**TEXT**
Control subjects were matched individually to interviewed case patients on sex, race, and age (±5 years). Whenever possible, we sought two control subjects for each case patient to increase the statistical power of the study. Control subjects had no diagnosis of stomach or esophageal carcinoma. Control subjects were identified in the neighborhoods of the interviewed case patients. Each neighborhood control subject was sought using a systematic algorithm indicating the sequence of residences to be contacted based on the residential address of the case patient. This sequence eliminates the blocks immediately surrounding the residence of the case patient. If the first identified eligible matched control subject refused to participate, the second identified eligible control subject in the sequence was invited and so on. Of the 947 case patients interviewed, 528 had one control subject, 382 had two or more control subjects, and 37 had no eligible control subjects identified.

The study was approved by the Institutional Review Board of the Keck School of Medicine of the University of Southern California. Written informed consent was obtained from each study participant before interview.

Case patients and their matching control subjects were interviewed by the same interviewer in almost all instances. Next-of-kin interviews accounted for 269 of the 938 interviews with case patients (65 EA/85 GCA/119 DGA). Although it was not feasible to blind the interviewers to case (or next-of-kin) or control status, interviewers (and study participants) were not aware of the study hypotheses. A reference date was defined as 1 year before the date of diagnosis of the case patient. This same reference date was used for each case patient's matched control subject.

**INPUT DATA**
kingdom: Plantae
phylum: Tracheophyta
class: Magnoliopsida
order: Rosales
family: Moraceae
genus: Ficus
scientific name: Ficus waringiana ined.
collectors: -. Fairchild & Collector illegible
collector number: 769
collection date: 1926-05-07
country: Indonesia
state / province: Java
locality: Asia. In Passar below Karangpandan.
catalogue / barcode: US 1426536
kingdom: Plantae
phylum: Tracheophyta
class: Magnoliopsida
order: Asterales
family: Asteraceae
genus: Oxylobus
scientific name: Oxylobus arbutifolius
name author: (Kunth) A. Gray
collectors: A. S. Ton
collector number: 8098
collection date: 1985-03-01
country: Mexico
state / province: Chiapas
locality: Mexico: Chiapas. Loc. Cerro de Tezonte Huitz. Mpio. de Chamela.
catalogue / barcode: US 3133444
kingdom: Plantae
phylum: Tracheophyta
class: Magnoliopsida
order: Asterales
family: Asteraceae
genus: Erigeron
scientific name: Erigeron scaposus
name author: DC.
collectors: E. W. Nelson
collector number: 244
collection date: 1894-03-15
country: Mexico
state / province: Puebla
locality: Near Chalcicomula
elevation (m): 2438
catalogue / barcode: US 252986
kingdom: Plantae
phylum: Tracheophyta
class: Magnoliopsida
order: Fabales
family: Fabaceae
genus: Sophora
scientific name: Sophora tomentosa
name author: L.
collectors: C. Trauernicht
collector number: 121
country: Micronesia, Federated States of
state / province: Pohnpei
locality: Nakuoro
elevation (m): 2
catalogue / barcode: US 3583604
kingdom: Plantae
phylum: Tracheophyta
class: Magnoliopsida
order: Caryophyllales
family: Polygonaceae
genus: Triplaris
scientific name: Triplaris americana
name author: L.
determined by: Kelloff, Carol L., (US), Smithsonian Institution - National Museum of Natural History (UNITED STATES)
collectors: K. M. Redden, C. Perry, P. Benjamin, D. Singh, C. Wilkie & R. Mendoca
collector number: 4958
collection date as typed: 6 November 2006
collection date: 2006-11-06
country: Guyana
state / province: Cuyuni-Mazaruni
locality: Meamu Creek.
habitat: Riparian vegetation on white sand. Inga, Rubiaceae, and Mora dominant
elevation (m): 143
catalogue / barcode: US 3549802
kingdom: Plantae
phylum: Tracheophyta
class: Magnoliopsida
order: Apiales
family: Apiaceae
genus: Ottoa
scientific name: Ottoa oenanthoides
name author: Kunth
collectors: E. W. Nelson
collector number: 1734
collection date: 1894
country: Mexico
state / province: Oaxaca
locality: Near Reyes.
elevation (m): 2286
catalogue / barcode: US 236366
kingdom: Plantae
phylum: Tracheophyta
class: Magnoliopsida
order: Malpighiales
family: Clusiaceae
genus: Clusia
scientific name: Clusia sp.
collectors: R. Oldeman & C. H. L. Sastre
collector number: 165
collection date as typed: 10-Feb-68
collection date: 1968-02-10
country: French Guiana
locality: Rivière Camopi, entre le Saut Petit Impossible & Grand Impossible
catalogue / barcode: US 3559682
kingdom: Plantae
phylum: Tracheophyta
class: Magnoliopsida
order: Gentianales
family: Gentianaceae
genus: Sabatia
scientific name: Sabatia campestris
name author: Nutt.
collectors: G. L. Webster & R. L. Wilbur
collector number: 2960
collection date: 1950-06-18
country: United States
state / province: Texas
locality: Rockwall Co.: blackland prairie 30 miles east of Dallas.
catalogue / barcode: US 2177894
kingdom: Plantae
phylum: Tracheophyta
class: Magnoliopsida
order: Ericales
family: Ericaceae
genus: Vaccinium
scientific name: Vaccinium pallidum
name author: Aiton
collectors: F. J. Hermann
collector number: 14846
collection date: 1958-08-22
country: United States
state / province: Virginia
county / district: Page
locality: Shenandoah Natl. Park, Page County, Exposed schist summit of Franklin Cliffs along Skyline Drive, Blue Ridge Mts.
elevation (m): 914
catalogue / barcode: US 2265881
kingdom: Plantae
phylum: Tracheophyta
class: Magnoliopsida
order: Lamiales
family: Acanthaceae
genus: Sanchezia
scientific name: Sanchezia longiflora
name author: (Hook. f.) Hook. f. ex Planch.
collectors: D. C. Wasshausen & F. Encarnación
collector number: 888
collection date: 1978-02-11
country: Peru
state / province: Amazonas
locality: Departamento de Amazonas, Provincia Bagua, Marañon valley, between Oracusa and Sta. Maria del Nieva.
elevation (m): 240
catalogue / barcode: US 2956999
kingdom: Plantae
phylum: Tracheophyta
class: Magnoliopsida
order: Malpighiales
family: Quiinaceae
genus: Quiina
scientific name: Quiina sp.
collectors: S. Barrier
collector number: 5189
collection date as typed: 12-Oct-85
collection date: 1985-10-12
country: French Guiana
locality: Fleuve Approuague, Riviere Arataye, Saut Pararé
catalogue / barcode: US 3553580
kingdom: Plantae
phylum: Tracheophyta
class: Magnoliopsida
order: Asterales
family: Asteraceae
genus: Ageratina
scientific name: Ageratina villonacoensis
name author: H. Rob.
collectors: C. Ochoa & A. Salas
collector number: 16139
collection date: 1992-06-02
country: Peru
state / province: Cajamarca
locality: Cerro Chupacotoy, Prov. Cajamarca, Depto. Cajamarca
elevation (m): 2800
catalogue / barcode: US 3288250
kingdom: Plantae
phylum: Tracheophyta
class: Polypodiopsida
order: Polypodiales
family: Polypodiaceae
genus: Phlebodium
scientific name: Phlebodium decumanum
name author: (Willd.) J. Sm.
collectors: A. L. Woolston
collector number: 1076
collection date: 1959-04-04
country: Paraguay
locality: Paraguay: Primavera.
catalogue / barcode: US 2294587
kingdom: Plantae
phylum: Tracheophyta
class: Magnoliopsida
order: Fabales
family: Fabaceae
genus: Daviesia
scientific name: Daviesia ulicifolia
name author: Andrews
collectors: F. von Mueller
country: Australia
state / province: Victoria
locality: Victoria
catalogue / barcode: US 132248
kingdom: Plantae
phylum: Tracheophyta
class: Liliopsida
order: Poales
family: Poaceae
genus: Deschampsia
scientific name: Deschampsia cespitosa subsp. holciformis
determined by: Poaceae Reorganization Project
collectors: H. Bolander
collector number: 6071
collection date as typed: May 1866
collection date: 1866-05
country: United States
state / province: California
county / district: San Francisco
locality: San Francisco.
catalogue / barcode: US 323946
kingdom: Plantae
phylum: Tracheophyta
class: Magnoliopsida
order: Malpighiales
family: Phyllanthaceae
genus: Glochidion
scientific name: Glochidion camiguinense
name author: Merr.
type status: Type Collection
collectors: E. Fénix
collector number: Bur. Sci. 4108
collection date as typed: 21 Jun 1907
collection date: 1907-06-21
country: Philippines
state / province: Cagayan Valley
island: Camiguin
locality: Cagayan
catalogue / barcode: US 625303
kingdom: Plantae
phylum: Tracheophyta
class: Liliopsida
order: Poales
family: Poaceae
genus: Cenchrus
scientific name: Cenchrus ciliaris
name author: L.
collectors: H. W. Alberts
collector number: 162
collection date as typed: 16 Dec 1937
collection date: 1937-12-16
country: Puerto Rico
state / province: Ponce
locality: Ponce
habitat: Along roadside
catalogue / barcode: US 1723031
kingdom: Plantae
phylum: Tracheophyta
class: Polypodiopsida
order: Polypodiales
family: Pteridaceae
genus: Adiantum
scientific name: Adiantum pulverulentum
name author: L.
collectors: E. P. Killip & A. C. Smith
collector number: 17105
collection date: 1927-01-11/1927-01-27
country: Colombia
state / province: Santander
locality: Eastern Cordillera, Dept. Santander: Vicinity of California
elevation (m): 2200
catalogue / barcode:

**EXERCISE REQUIREMENTS**
1. Answer these from the case-control study text:
(a) On which characteristics were control subjects matched to case patients?
(b) Which body approved the study?
(c) How was the reference date defined?
2. Carry on the text about the case-control study methods, picking up after its last sentence.
The rows are from a separate source.

**SET OF ANSWERS**
1.
(a) Sex, race, and age (±5 years).
(b) The Institutional Review Board of the Keck School of Medicine of the University of Southern California.
(c) As 1 year before the date of diagnosis of the case patient.

2.
We used a structured questionnaire that we developed specifically for this study. It included questions on lifetime smoking habits, lifetime use of all types of alcoholic beverages, weight at ages 20 and 40 years and on the reference date, and height. In addition, we asked detailed questions regarding personal and family history of various nonmalignant diseases and conditions of the gastrointestinal tract and use of antacid drugs. With regard to the exposures of interest in this analysis, we explicitly listed 20 over-the-counter and 45 prescription brand-name analgesics in the questionnaire. For each of the listed medications, we first asked the subject whether they had ever used the drug. If the answer was “no,” the subjects was defined as a nonuser. If the answer was “yes,” the subject was further asked if he or she had ever taken the drug two or more times a week for 1 month or longer. If the answer was no, the subject was classified as an “irregular user.” Otherwise, the subject was defined as a “regular user” and we further asked about the ages at first and last use, duration of use, usual frequency and dosage of use, and the primary reason for each use. We also asked the subjects if they had used any analgesics that were not on our list and recorded the drug name and details of use if the subject had used the medication “regularly.” All of the medications in the study were categorized into the following groups based on their components: aspirin, non-aspirin NSAIDs, acetaminophen, or prescription medications not included in these categories. We focus this report on reported use of aspirin and non-aspirin NSAIDs.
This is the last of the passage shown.